§ Data to process:
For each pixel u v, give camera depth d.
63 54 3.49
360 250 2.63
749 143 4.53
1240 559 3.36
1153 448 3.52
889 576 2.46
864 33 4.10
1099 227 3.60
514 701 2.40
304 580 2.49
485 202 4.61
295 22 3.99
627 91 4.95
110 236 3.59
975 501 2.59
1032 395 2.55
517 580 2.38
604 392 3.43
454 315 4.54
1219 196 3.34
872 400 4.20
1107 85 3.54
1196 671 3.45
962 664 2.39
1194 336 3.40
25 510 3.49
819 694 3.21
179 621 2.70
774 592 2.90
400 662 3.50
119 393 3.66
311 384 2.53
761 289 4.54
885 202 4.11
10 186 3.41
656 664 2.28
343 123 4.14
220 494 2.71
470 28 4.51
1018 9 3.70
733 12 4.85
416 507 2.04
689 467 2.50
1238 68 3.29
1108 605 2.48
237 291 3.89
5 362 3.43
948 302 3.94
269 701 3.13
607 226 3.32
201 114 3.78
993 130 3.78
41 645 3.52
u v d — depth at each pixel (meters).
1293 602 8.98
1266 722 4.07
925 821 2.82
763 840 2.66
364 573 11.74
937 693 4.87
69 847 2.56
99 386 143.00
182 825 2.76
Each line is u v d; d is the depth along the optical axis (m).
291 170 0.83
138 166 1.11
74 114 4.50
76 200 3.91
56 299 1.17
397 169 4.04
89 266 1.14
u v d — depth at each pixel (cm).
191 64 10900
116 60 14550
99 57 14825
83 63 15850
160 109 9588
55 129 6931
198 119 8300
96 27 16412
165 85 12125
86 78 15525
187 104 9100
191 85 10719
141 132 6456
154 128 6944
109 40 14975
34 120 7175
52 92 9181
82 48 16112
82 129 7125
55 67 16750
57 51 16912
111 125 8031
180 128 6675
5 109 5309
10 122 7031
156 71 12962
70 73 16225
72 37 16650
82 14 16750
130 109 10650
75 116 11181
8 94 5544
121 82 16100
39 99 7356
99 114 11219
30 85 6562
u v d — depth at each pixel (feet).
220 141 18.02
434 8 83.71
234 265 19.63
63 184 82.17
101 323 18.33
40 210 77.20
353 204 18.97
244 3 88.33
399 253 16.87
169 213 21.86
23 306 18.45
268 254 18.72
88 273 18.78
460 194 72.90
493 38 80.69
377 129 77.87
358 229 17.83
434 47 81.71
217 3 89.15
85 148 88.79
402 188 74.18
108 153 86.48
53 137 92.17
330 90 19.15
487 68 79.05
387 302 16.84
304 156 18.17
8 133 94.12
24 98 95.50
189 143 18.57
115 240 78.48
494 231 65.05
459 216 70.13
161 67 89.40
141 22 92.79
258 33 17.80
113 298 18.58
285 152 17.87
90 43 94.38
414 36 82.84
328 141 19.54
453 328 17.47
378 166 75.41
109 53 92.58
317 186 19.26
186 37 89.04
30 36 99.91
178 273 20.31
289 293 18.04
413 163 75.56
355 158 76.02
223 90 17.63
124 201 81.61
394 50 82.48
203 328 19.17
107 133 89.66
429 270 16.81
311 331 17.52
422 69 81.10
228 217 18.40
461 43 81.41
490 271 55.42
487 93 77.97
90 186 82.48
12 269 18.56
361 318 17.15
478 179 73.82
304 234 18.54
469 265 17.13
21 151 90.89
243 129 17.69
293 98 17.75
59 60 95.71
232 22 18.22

§ Problem: Write out every line from the data above that includes "depth".

§ Answer space:
For each pixel u v, give camera depth d.
u v d — depth at each pixel (meters).
Each line is u v d; d is the depth along the optical axis (m).
u v d — depth at each pixel (cm).
u v d — depth at each pixel (feet).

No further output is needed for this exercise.